:: What is expected ::
How many lines of the data contain the string "social"? Write the number and nothing more.

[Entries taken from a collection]

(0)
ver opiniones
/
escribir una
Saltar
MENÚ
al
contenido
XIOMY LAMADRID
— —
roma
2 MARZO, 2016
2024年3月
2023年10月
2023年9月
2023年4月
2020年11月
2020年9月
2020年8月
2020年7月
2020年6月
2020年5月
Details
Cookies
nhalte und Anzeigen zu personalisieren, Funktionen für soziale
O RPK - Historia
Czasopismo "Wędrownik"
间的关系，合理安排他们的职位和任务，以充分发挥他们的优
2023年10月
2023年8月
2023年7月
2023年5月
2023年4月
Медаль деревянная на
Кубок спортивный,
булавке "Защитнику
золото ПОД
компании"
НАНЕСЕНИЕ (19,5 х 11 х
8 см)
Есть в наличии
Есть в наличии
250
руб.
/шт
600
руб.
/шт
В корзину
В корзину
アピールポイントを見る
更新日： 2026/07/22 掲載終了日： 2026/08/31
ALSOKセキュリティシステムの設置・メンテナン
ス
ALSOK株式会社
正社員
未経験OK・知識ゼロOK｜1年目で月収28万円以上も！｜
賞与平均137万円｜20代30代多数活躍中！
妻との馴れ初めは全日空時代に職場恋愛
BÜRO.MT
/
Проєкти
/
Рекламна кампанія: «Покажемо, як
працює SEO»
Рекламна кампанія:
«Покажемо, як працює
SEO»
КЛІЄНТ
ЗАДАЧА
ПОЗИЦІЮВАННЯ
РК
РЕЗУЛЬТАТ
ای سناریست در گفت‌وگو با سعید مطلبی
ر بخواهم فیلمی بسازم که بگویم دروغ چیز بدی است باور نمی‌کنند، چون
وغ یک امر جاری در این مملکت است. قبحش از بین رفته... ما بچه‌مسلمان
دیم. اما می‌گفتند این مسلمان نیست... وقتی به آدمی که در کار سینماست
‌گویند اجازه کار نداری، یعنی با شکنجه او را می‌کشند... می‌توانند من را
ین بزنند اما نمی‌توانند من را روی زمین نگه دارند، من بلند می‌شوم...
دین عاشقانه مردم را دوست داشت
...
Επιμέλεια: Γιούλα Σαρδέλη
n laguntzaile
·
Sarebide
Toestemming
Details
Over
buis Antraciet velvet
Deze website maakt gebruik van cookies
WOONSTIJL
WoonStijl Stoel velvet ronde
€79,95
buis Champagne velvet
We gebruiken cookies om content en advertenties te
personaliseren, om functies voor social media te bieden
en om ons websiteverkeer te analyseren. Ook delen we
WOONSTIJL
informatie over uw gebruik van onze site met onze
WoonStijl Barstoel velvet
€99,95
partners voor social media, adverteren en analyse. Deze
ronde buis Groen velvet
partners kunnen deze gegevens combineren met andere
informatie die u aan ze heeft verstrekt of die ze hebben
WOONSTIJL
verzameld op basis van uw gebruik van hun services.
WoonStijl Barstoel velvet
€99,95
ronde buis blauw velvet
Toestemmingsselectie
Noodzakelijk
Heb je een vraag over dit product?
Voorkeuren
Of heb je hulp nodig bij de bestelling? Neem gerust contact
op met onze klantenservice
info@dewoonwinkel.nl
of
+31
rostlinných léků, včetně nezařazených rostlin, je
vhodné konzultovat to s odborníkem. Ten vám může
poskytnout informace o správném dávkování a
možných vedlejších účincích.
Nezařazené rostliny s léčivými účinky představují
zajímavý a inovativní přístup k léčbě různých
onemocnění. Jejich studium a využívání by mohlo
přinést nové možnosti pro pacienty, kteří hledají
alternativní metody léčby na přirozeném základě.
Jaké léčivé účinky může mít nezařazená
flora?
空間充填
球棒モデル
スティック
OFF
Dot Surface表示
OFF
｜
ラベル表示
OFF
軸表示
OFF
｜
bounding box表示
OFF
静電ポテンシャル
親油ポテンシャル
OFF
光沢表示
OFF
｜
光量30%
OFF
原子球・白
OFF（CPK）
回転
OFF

:: Exercise response ::
2